No one that is except the American people, who see health costs from a different perspective. In our monthly tracking poll, almost sixty percent of the American people said “the cost of health care for the nation has been going up faster than usual in recent years”. Less than a third say costs have been going up “about the same as usual” with just 4 percent saying they were growing “slower than usual”. No one (correctly) said they were going down.
One reason people see health costs differently than experts do is that what they pay for health care has been steadily going up. They pay less attention to the fact that they are going up more slowly than before. For example, the average deductible five years ago in employer plans was $735 per person and by 2013 it had grown to $1,135. Premiums have been growing at historically low rates, but the average family premium in an employer plan in 2008 was $12,680 and in 2013 it was $16,351. Over that time the share of the premium paid by workers rose from $3,360 to $4,560.
What people pay for health care has also been going up when their wages have been flat or even falling in real dollars. The result is that when people look at their family budgets and try to make ends meet, the pain level from paying their health care bills does not necessarily feel smaller to them and may feel larger.
An estimated 1 in 3 Americans report having difficulty paying their medical bills. They have had problems affording medical bills within the past year, or they are gradually paying past bills over time, or they have bills they can’t afford to pay at all. People also hear and read a lot about health care costs in the media; in stories about the Affordable Care Act, or the federal budget, or about waste fraud and abuse in the health care system. That gives them a sense that costs are rising even if studies show they are rising more slowly.

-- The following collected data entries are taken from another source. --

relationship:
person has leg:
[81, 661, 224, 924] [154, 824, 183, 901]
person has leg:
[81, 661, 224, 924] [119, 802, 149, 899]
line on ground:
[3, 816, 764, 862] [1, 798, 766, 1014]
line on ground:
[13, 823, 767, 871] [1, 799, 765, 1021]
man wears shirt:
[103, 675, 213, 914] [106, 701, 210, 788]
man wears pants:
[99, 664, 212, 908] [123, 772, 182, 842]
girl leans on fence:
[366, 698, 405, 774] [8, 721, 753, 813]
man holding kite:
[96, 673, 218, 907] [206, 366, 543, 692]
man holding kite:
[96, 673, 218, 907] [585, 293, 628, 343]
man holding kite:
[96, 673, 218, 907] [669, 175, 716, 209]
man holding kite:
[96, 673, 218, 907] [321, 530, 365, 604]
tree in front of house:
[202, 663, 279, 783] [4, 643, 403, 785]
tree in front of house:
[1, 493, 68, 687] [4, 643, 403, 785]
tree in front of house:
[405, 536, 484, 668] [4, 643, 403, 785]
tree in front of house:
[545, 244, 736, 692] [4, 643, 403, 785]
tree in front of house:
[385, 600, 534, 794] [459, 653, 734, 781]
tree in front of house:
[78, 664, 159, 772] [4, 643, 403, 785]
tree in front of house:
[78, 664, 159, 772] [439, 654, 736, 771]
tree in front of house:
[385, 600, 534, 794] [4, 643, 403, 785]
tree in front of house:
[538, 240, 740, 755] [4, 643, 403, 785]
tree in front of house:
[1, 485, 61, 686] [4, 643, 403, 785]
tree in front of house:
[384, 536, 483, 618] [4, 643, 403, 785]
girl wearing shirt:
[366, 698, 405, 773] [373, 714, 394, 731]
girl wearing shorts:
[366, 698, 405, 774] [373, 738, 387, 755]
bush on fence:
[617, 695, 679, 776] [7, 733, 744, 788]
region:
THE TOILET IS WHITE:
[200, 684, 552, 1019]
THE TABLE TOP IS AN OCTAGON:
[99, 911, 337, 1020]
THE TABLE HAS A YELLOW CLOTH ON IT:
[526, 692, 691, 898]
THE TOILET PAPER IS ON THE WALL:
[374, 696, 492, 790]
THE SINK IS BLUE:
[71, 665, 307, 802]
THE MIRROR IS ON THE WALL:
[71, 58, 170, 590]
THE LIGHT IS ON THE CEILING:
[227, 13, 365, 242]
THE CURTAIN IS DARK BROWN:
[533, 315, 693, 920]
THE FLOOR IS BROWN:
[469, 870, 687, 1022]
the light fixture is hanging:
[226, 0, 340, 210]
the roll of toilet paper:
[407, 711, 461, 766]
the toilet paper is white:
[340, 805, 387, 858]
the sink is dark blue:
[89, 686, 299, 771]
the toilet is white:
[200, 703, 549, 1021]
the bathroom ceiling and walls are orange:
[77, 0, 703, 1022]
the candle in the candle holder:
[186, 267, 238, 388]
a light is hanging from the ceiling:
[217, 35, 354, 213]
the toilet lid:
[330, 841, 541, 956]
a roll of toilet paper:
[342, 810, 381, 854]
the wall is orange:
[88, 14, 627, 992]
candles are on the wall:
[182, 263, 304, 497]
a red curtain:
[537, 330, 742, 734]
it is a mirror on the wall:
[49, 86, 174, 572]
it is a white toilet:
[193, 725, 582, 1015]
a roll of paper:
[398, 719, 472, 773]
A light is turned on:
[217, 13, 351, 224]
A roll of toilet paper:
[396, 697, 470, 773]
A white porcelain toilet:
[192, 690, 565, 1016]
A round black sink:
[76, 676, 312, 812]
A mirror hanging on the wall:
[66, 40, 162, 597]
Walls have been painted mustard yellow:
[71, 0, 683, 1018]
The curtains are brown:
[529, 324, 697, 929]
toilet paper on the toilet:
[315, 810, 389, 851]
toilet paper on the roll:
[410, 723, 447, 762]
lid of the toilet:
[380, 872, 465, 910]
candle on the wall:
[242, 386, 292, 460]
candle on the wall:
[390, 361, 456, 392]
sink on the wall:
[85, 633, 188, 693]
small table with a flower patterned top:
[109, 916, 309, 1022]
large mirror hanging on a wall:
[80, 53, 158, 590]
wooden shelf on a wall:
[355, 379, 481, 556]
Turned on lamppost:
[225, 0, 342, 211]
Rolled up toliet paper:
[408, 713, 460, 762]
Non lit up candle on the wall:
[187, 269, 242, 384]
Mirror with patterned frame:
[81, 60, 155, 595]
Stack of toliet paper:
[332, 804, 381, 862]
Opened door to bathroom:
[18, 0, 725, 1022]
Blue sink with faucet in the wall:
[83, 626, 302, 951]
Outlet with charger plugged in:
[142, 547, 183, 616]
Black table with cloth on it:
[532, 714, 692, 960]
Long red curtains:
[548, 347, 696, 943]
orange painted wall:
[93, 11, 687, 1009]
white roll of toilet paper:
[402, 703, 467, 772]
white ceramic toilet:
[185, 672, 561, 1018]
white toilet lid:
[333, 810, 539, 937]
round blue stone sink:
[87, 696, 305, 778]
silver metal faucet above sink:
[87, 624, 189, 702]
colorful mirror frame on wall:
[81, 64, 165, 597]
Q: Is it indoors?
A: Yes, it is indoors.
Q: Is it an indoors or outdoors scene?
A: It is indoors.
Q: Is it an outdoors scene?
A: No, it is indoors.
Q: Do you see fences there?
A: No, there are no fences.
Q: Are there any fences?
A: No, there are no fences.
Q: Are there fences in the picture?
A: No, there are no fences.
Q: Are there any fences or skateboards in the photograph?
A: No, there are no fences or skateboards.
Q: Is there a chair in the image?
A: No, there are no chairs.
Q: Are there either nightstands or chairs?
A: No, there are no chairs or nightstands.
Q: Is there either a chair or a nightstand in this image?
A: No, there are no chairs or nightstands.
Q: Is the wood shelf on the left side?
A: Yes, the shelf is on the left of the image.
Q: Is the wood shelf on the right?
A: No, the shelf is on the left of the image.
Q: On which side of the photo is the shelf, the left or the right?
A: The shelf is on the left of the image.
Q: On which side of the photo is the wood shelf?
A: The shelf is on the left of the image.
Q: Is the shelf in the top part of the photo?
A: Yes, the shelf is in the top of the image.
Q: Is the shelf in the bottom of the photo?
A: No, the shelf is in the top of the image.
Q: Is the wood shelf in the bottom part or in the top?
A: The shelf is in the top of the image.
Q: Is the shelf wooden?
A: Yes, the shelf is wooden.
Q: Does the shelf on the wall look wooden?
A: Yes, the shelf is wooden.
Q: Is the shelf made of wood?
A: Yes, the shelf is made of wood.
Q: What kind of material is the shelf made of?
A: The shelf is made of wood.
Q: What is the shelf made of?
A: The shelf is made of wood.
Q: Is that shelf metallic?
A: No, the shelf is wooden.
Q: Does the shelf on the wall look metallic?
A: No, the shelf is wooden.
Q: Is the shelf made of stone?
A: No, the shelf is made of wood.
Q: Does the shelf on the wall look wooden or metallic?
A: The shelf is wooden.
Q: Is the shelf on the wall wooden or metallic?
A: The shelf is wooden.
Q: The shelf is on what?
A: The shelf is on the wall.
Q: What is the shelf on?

And, as the Wall Street Journal reported recently, people can be shocked by confusing medical bills and high health care prices. It’s a simple equation: price times volume of services equals spending. The studies reporting the slowdown focus on the change in total national health spending, but people focus on the eye-popping prices.
For its part, the Affordable Care Act attacks both the health spending problem experts worry about and the affordability concerns people have, chiefly by reducing future increases in Medicare payments and by providing coverage to a projected thirty million Americans with tax credit subsidies for many of them, lowering their out-of-pocket expenses. Other provisions of the law dealing with costs appear to be working well, such as its review of outsized premium increases in the non-group market and requirement that insurance companies devote most of their premium dollars to patient services. The Affordable Care Act’s ultimate impact on costs is hard to gauge but it puts downward pressure on costs for the system and consumers. The Congressional Budget Office projects that Medicare will cost significantly less in the future than previously thought, both because of the ACA’s changes to Medicare’s payments, as well as the general slowdown in health spending growth.
There are huge vested interests in the health care industry with a stake in declaring that health costs are under control, because the more the nation believes the health cost problem is solved, the less likely we are to keep the pressure on to try new, more innovative, and perhaps more painful cost control strategies. We have not seen this many years in a row of slow growth in spending like this before and we can be hopeful that cost growth will remain modest, but we should also be careful not to declare victory too soon, and we should remember how the consumer sees it in a rough economy when the next study of national health spending comes out.
Drew Altman is president and CEO of the Kaiser Family Foundation.